Another point is the term "phenomenal consciousness". I always thought that the adjective phenomenal served to make the phrase "phenomenal consciousness" unambiguous as opposed to just consciousness. I expect "phenomenal consciousness" to be about qualia; in materialism they are physically instantiated objects in the brain. But consciousness as a cognitive process need not involve qualia. It can be, in theory, implemented as software on hardware. Please disambiguate what you mean.

Lukasz Stafiniak's avatar

Phenomenal consciousness as opposed to access consciousness or creature consciousness. It is used to collectively refer to phenomenally conscious states, colloquially called experiences. This avoids the ambiguity in qualia, whether qualia are states (experiences) or properties.

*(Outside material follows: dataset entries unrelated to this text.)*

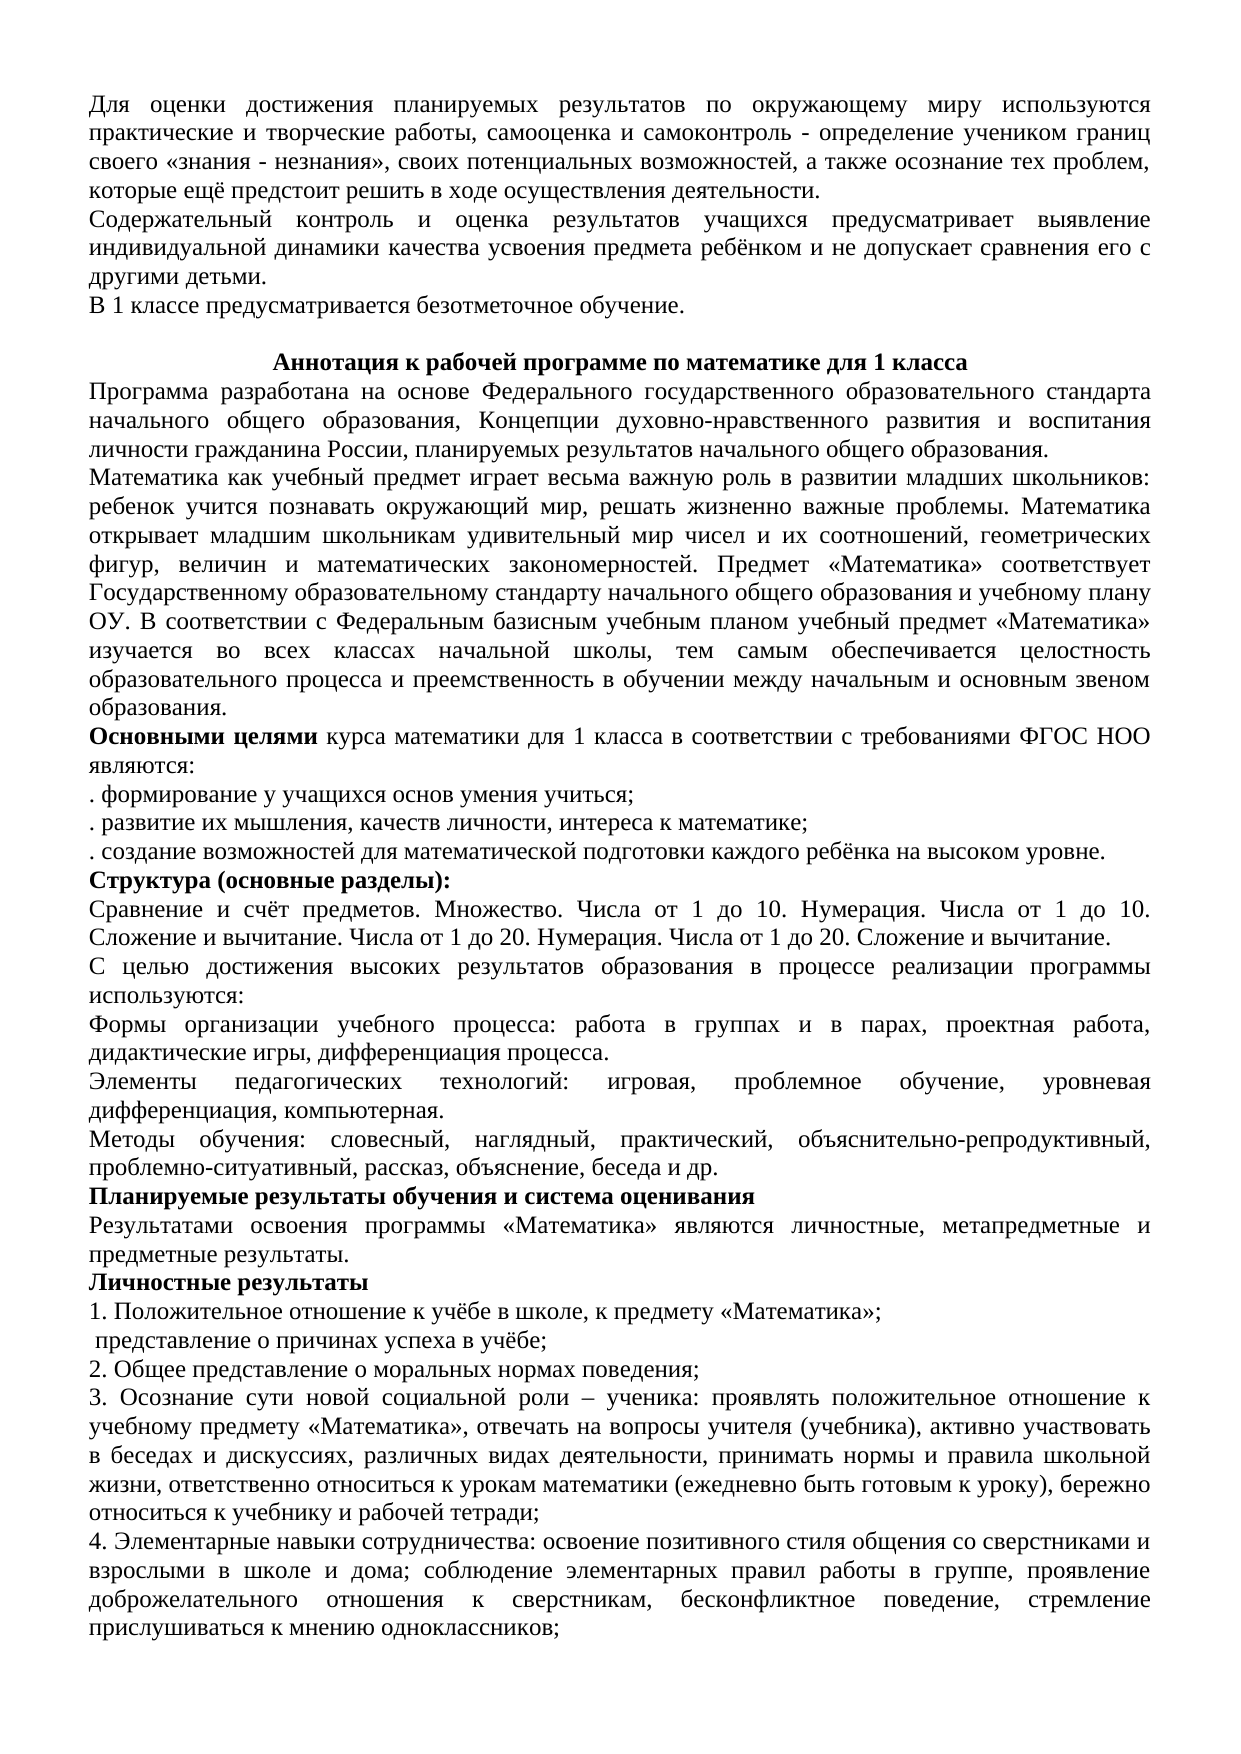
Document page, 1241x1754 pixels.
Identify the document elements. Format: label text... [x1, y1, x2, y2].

text . формирование у учащихся основ умения учиться; [89, 779, 1152, 807]
text Аннотация к рабочей программе по математике для 1 класса [89, 347, 1152, 376]
text В 1 классе предусматривается безотметочное обучение. [89, 290, 1152, 319]
text Личностные результаты [89, 1267, 1152, 1296]
text 4. Элементарные навыки сотрудничества: освоение позитивного стиля общения со сверстниками и взрослыми в школе и дома; соблюдение элементарных правил работы в группе, проявление доброжелательного отношения к сверстникам, бесконфликтное поведение, стремление прислушиваться к мнению одноклассников; [89, 1526, 1152, 1641]
text 1. Положительное отношение к учёбе в школе, к предмету «Математика»; [89, 1296, 1152, 1325]
text Методы обучения: словесный, наглядный, практический, объяснительно-репродуктивный, проблемно-ситуативный, рассказ, объяснение, беседа и др. [89, 1124, 1152, 1181]
text Математика как учебный предмет играет весьма важную роль в развитии младших школьников: ребенок учится познавать окружающий мир, решать жизненно важные проблемы. Математика открывает младшим школьникам удивительный мир чисел и их соотношений, геометрических фигур, величин и математических закономерностей. Предмет «Математика» соответствует Государственному образовательному стандарту начального общего образования и учебному плану ОУ. В соответствии с Федеральным базисным учебным планом учебный предмет «Математика» изучается во всех классах начальной школы, тем самым обеспечивается целостность образовательного процесса и преемственность в обучении между начальным и основным звеном образования. [89, 462, 1152, 721]
text Для оценки достижения планируемых результатов по окружающему миру используются практические и творческие работы, самооценка и самоконтроль - определение учеником границ своего «знания - незнания», своих потенциальных возможностей, а также осознание тех проблем, которые ещё предстоит решить в ходе осуществления деятельности. [89, 89, 1152, 204]
text 2. Общее представление о моральных нормах поведения; [89, 1354, 1152, 1382]
text Элементы педагогических технологий: игровая, проблемное обучение, уровневая дифференциация, компьютерная. [89, 1066, 1152, 1124]
text Планируемые результаты обучения и система оценивания [89, 1181, 1152, 1210]
text представление о причинах успеха в учёбе; [89, 1325, 1152, 1354]
text . создание возможностей для математической подготовки каждого ребёнка на высоком уровне. [89, 836, 1152, 865]
text Основными целями курса математики для 1 класса в соответствии с требованиями ФГОС НОО являются: [89, 721, 1152, 779]
text Структура (основные разделы): [89, 865, 1152, 894]
text 3. Осознание сути новой социальной роли – ученика: проявлять положительное отношение к учебному предмету «Математика», отвечать на вопросы учителя (учебника), активно участвовать в беседах и дискуссиях, различных видах деятельности, принимать нормы и правила школьной жизни, ответственно относиться к урокам математики (ежедневно быть готовым к уроку), бережно относиться к учебнику и рабочей тетради; [89, 1382, 1152, 1526]
text С целью достижения высоких результатов образования в процессе реализации программы используются: [89, 951, 1152, 1009]
text Программа разработана на основе Федерального государственного образовательного стандарта начального общего образования, Концепции духовно-нравственного развития и воспитания личности гражданина России, планируемых результатов начального общего образования. [89, 376, 1152, 462]
text Содержательный контроль и оценка результатов учащихся предусматривает выявление индивидуальной динамики качества усвоения предмета ребёнком и не допускает сравнения его с другими детьми. [89, 204, 1152, 290]
text Формы организации учебного процесса: работа в группах и в парах, проектная работа, дидактические игры, дифференциация процесса. [89, 1009, 1152, 1066]
text Сравнение и счёт предметов. Множество. Числа от 1 до 10. Нумерация. Числа от 1 до 10. Сложение и вычитание. Числа от 1 до 20. Нумерация. Числа от 1 до 20. Сложение и вычитание. [89, 894, 1152, 951]
text . развитие их мышления, качеств личности, интереса к математике; [89, 807, 1152, 836]
text Результатами освоения программы «Математика» являются личностные, метапредметные и предметные результаты. [89, 1210, 1152, 1267]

Michal Ryszard Wojcik's avatar

Then it's an ontological distinction whether an abstract computational process is physically implemented in a way to create an entity called experience. But it's not a cognitive category because the same processes up to isomorphism can be experience or not. Right?

Lukasz Stafiniak's avatar

On my account, isomorphic processes are ontologically equivalent.

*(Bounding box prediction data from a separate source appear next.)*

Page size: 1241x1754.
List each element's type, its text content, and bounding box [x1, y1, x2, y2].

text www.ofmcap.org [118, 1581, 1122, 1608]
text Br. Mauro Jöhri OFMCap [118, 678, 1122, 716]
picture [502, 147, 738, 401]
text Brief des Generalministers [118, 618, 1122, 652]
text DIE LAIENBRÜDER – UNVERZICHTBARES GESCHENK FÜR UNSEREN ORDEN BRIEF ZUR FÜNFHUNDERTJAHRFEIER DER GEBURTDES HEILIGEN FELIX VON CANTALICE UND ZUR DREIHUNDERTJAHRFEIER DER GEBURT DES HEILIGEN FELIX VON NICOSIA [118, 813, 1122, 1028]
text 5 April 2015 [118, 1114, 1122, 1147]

Michal Ryszard Wojcik's avatar

No way. A pen and pencil instantiation is ontologically equivalent to a computer program?

Lukasz Stafiniak's avatar

An instantiation is not a program. Pen and pencil are not equivalent to a silicon chip computer, but there is just one program.

Michal Ryszard Wojcik's avatar

I mean that the chatbot and the human brain may be running the same algorithm at a certain level of abstraction and then it's cognitively the same event but not physically. One may be an experience the other may not. Therefore, talking about phenomenonal consciousness is about physics rather than cognition.